Work item
Your task is to give the number of lines below that contain "سيارات". Give no other text.

Records to process
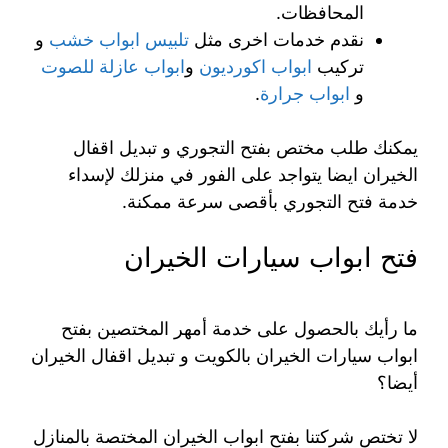
المحافظات.
نقدم خدمات اخرى مثل
تلبيس ابواب خشب
و
تركيب
ابواب اكورديون
و
ابواب عازلة للصوت
و
ابواب جرارة
.
يمكنك طلب مختص بفتح التجوري و تبديل اقفال
الخيران ايضا يتواجد على الفور في منزلك لإسداء
خدمة فتح التجوري بأقصى سرعة ممكنة.
فتح ابواب سيارات الخيران
ما رأيك بالحصول على خدمة أمهر المختصين بفتح
ابواب سيارات الخيران بالكويت و تبديل اقفال الخيران
أيضا؟
لا تختص شركتنا بفتح ابواب الخيران المختصة بالمنازل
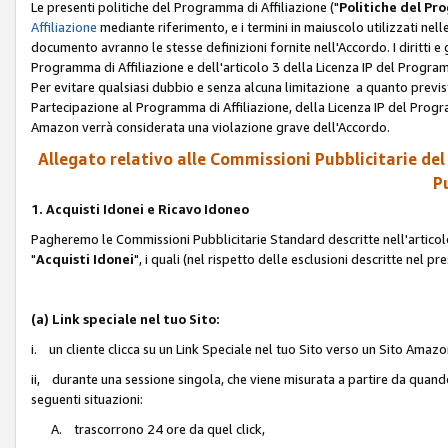
Le presenti politiche del Programma di Affiliazione ("
Politiche del P
Affiliazione
mediante riferimento, e i termini in maiuscolo utilizzati ne
documento avranno le stesse definizioni fornite nell'Accordo. I diritti e gl
Programma di Affiliazione e dell'articolo 3 della Licenza IP del Progra
Per evitare qualsiasi dubbio e senza alcuna limitazione a quanto previsto 
Partecipazione al Programma di Affiliazione, della Licenza IP del Progra
Amazon verrà considerata una violazione grave dell'Accordo.
Allegato relativo alle Commissioni Pubblicitarie del
Pu
1. Acquisti Idonei e Ricavo Idoneo
Pagheremo le Commissioni Pubblicitarie Standard descritte nell'articolo
"
Acquisti Idonei
", i quali (nel rispetto delle esclusioni descritte nel 
(a) Link speciale nel tuo Sito:
i. un cliente clicca su un Link Speciale nel tuo Sito verso un Sito Amazo
ii, durante una sessione singola, che viene misurata a partire da quando u
seguenti situazioni:
A. trascorrono 24 ore da quel click,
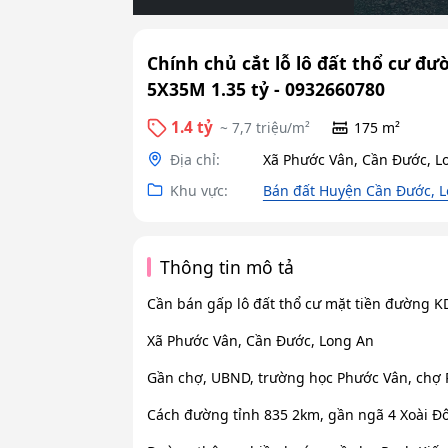
Chính chủ cắt lỗ lô đất thổ cư đ
5X35M 1.35 tỷ - 0932660780
1.4 tỷ
~ 7,7 triệu/m²
175 m²
Địa chỉ:
Xã Phước Vân, Cần Đước, L
Khu vực:
Bán đất Huyện Cần Đước, 
Thông tin mô tả
Cần bán gấp lô đất thổ cư mặt tiền đường K
Xã Phước Vân, Cần Đước, Long An
Gần chợ, UBND, trường học Phước Vân, chợ R
Cách đường tỉnh 835 2km, gần ngã 4 Xoài Đôi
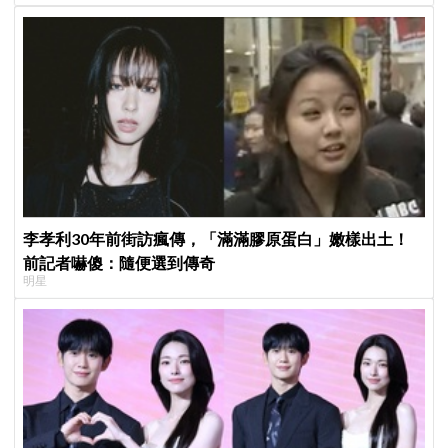
李孝利30年前街訪瘋傳，「滿滿膠原蛋白」嫩樣出土！
前記者嚇傻：隨便選到傳奇
明星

Your solution
2